The paper tackles the problem of synthesizing novel views from street-view data, which is challenging for existing Neural Radiance Fields (NeRFs) due to large-scale unbounded scenes and non-overlapping camera views, resulting in artifacts like blurs and 'floaters'. The proposed S-NeRF method improves scene parameterization, uses LiDAR data to enhance training, and extends to reconstruct moving vehicles, achieving reductions of 7% to 40% in mean-squared error for street-view synthesis and a 45% PSNR gain for moving vehicle rendering on datasets like nuScenes and Waymo.

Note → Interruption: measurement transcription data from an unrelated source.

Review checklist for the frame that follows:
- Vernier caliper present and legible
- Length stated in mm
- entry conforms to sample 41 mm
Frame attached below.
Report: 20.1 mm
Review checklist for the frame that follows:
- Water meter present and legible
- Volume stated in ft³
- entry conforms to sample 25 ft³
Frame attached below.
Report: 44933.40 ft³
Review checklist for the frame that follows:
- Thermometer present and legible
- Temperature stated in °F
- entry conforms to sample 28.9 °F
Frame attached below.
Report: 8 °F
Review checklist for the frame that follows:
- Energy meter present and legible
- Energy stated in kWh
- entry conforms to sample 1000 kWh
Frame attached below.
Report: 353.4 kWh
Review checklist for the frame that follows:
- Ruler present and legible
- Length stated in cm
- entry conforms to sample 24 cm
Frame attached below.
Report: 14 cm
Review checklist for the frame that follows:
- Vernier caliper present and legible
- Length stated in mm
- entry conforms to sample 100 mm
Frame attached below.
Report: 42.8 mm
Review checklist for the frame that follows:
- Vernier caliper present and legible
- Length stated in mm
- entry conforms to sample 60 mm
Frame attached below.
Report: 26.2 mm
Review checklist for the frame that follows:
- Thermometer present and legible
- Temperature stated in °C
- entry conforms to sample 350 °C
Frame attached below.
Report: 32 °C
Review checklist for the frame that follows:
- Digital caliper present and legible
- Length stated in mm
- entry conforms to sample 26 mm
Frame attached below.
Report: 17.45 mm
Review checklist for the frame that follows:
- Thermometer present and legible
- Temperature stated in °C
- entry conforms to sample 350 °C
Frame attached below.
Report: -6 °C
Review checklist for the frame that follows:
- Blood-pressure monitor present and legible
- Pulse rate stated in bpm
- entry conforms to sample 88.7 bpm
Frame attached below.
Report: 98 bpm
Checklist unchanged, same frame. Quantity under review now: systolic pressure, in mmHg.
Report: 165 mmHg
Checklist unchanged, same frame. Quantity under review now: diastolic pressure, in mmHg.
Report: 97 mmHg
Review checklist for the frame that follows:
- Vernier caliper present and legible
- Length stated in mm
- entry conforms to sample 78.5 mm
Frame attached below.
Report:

Neural Radiance Fields (NeRFs) aim to synthesize novel views of objects and scenes, given the object-centric camera views with large overlaps. However, we conjugate that this paradigm does not fit the nature of the street views that are collected by many self-driving cars from the large-scale unbounded scenes. Also, the onboard cameras perceive scenes without much overlapping. Thus, existing NeRFs often produce blurs, 'floaters' and other artifacts on street-view synthesis. In this paper, we propose a new street-view NeRF (S-NeRF) that considers novel view synthesis of both the large-scale background scenes and the foreground moving vehicles jointly. Specifically, we improve the scene parameterization function and the camera poses for learning better neural representations from street views. We also use the the noisy and sparse LiDAR points to boost the training and learn a robust geometry and reprojection based confidence to address the depth outliers. Moreover, we extend our S-NeRF for reconstructing moving vehicles that is impracticable for conventional NeRFs. Thorough experiments on the large-scale driving datasets (e.g., nuScenes and Waymo) demonstrate that our method beats the state-of-the-art rivals by reducing 7% to 40% of the mean-squared error in the street-view synthesis and a 45% PSNR gain for the moving vehicles rendering.